Entries in a dataset:
++++++

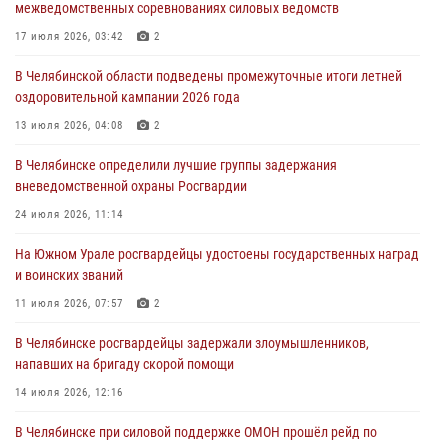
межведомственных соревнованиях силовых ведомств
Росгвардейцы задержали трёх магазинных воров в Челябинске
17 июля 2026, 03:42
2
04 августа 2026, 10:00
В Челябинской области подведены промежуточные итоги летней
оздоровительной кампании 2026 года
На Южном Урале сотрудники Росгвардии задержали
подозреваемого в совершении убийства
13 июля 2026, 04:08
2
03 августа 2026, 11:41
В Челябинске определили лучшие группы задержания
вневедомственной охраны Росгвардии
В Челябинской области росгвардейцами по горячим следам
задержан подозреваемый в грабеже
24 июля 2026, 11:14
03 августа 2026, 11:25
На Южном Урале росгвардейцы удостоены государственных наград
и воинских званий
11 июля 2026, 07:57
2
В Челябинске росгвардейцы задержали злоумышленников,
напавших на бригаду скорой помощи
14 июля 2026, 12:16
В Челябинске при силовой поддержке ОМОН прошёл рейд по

++++++

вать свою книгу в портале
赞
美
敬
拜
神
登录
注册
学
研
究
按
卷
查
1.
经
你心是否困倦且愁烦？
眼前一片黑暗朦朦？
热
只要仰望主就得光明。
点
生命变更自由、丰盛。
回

++++++

### YOUR OBJECTIVE:
Write out word for word the part that opens with the line containing "межведомственных соревнованиях силовых" and closes with the line containing "В Челябинске при", both of those lines included.

### RESULT OF THE TASK:
межведомственных соревнованиях силовых ведомств
Росгвардейцы задержали трёх магазинных воров в Челябинске
17 июля 2026, 03:42
2
04 августа 2026, 10:00
В Челябинской области подведены промежуточные итоги летней
оздоровительной кампании 2026 года
На Южном Урале сотрудники Росгвардии задержали
подозреваемого в совершении убийства
13 июля 2026, 04:08
2
03 августа 2026, 11:41
В Челябинске определили лучшие группы задержания
вневедомственной охраны Росгвардии
В Челябинской области росгвардейцами по горячим следам
задержан подозреваемый в грабеже
24 июля 2026, 11:14
03 августа 2026, 11:25
На Южном Урале росгвардейцы удостоены государственных наград
и воинских званий
11 июля 2026, 07:57
2
В Челябинске росгвардейцы задержали злоумышленников,
напавших на бригаду скорой помощи
14 июля 2026, 12:16
В Челябинске при силовой поддержке ОМОН прошёл рейд по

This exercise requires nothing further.